ARMEE. Temps de travail des militaires : Refusons ce diktat contraire aux intérêts de la nation !

Posté le mercredi 21 juillet 2021
ARMEE. Temps de travail des militaires : Refusons ce diktat contraire aux intérêts de la nation !

Sept écrivains de marine* - Didier Decoin, ­­ Loïc Finaz, Patrice Franceschi, Olivier Frébourg, Erik Orsenna, Yann Queffélec, Daniel Rondeau et Sylvain Tesson - en appellent au président de la République contre la décision de la CJUE ­voulant astreindre les militaires à une durée de temps de travail réglementaire.

Monsieur le Président, nous, écrivains de marine qui nous sommes engagés à défendre la vocation maritime de la France, nous nous adressons à vous publiquement sur un sujet aussi grave que précis, mais trop peu connu de nos concitoyens, soucieux de leur liberté et de celle de leur pays - c’est-à-dire du maintien opérationnel de notre outil de défense nationale dans un monde de plus en plus incertain, volatil et dangereux. La Cour de justice de l’Union européenne vient d’intimer à la France d’appliquer à nos armées la directive européenne du temps de travail, contre laquelle vous vous étiez jusqu’à présent opposé, à juste titre. Nous vous exhortons à tout faire pour refuser ce diktat contraire aux intérêts de la nation. Cette directive représente à coup sûr un progrès pour les travailleurs de l’Union en élargissant leurs droits individuels. Cependant, elle porterait un coup mortel à notre défense si elle venait à être mise en œuvre chez ceux qui ont en charge la protection de notre démocratie au péril de leur vie. Elle assimile en effet nos soldats, aviateurs et marins, à des travailleurs « comme les autres » en tirant un trait sur leur spécificité exceptionnelle. Elle veut les astreindre, sans qu’ils aient rien demandé, à préférer leur intérêt personnel à la mission collective à laquelle ils se vouent corps et âme - et sans compter. Cette assimilation suscite leur incompréhension et heurte leurs convictions les plus profondes. Ils continuent de considérer que le sens de leur engagement est d’assurer avant toute chose le bien commun de leurs concitoyens et l’intérêt général de leur pays malgré les dangers, les vicissitudes et les obligations rencontrées. Ils se voient mal combattre avec un temps de travail limité à 48 heures hebdomadaire, un repos minimal de 48 heures consécutives par semaine, un repos quotidien de 11 heures entre deux séances de travail, etc. Absurdité de la production incessante de normes par nos institutions, qui refusent de tenir compte de la vérité du monde. Aux yeux de ceux qui sont la muraille de notre civilisation, le temps de service prend fin quand la mission est achevée. Telle est la règle. Grandeur et servitude du métier militaire.

- [Données fournies]:
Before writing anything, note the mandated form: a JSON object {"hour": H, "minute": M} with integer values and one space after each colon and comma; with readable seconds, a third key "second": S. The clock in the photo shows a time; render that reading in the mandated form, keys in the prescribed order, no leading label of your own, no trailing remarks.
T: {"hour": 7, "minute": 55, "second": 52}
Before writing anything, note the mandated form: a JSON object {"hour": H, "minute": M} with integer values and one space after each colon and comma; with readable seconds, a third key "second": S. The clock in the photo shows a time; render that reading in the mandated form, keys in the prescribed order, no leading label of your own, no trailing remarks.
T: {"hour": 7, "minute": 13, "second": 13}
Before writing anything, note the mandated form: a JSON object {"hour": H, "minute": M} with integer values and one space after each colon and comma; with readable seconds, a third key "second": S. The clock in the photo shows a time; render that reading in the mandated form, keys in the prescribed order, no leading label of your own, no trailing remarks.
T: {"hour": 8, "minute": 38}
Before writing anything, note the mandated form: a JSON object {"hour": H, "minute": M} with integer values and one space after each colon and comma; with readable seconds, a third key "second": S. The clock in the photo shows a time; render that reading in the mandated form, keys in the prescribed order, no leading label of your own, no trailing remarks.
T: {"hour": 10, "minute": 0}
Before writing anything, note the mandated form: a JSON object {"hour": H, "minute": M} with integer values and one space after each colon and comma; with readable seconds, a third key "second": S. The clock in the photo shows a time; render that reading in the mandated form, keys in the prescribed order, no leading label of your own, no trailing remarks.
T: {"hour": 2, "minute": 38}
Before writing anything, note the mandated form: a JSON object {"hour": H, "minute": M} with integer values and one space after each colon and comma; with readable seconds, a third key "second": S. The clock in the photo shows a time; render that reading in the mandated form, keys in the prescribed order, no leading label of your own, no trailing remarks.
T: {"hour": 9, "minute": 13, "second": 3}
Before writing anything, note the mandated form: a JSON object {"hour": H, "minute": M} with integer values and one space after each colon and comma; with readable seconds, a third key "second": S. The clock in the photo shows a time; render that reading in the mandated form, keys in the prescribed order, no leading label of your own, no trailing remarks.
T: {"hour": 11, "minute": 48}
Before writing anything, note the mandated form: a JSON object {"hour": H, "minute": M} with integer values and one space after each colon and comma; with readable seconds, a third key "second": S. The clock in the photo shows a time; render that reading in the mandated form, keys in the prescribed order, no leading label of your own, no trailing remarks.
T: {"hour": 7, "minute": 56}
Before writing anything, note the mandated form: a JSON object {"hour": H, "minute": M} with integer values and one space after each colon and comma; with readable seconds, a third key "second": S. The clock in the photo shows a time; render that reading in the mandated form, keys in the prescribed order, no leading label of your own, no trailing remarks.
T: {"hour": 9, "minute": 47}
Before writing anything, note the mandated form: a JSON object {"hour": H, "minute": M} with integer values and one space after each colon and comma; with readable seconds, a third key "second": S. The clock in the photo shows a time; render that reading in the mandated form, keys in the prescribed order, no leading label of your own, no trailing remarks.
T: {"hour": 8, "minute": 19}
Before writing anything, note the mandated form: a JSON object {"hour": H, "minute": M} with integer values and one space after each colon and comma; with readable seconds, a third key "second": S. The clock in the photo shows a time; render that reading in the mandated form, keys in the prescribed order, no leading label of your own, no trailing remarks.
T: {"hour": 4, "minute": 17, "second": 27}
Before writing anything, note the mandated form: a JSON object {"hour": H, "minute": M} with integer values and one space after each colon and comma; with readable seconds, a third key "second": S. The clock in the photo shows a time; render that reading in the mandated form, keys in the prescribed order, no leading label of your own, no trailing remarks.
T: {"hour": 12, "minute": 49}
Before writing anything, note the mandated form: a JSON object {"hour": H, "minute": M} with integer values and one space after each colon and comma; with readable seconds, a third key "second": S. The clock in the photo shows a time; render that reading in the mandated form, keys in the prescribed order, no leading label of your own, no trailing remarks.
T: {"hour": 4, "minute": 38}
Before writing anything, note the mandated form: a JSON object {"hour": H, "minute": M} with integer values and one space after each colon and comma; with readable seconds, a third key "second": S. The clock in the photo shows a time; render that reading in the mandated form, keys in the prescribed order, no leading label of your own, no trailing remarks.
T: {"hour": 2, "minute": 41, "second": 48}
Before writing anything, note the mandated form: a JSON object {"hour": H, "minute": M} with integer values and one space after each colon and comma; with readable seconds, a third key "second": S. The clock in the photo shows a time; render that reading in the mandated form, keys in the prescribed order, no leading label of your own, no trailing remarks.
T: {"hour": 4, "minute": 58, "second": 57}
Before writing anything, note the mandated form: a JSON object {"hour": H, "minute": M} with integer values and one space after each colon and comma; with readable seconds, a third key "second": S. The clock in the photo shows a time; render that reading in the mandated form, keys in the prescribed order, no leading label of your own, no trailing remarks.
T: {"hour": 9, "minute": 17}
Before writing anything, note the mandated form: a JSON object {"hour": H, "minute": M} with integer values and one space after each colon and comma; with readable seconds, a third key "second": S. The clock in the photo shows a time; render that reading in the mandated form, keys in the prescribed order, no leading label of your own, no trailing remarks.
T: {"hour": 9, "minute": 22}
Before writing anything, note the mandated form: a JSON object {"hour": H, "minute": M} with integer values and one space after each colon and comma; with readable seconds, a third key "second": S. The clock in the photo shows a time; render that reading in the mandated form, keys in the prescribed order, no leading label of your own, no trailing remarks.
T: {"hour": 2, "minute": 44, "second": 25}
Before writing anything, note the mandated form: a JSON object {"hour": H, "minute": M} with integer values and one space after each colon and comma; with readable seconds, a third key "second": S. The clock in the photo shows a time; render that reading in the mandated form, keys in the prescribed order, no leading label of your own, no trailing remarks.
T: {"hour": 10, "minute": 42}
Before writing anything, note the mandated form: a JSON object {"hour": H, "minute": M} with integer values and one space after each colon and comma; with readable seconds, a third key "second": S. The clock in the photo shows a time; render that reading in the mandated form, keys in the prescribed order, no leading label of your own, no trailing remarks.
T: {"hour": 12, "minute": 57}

- [Consigne 1]:
D'après la tribune sur le temps de travail des militaires, à combien d'heures par semaine la directive limiterait-elle le temps de travail des combattants ?
- [Consigne 2]:
Recopiez fidèlement la tribune en commençant par les mots « Sept écrivains de » et en poursuivant jusqu'aux mots « de travail réglementaire. ».
- [Consigne 3]:
Résumez la tribune en deux phrases.

- [Bonne réponse 1]:
À 48 heures hebdomadaires.

- [Bonne réponse 2]:
Sept écrivains de marine* - Didier Decoin, ­­ Loïc Finaz, Patrice Franceschi, Olivier Frébourg, Erik Orsenna, Yann Queffélec, Daniel Rondeau et Sylvain Tesson - en appellent au président de la République contre la décision de la CJUE ­voulant astreindre les militaires à une durée de temps de travail réglementaire.

- [Bonne réponse 3]:
Des écrivains de marine demandent publiquement au président de la République de refuser la décision de la Cour de justice de l'Union européenne, qui impose aux armées françaises la directive européenne sur le temps de travail. Selon eux, cette directive porterait un coup mortel à la défense en assimilant les militaires à des travailleurs « comme les autres », avec notamment un temps de travail limité à 48 heures hebdomadaires, alors que pour ces derniers le service prend fin quand la mission est achevée.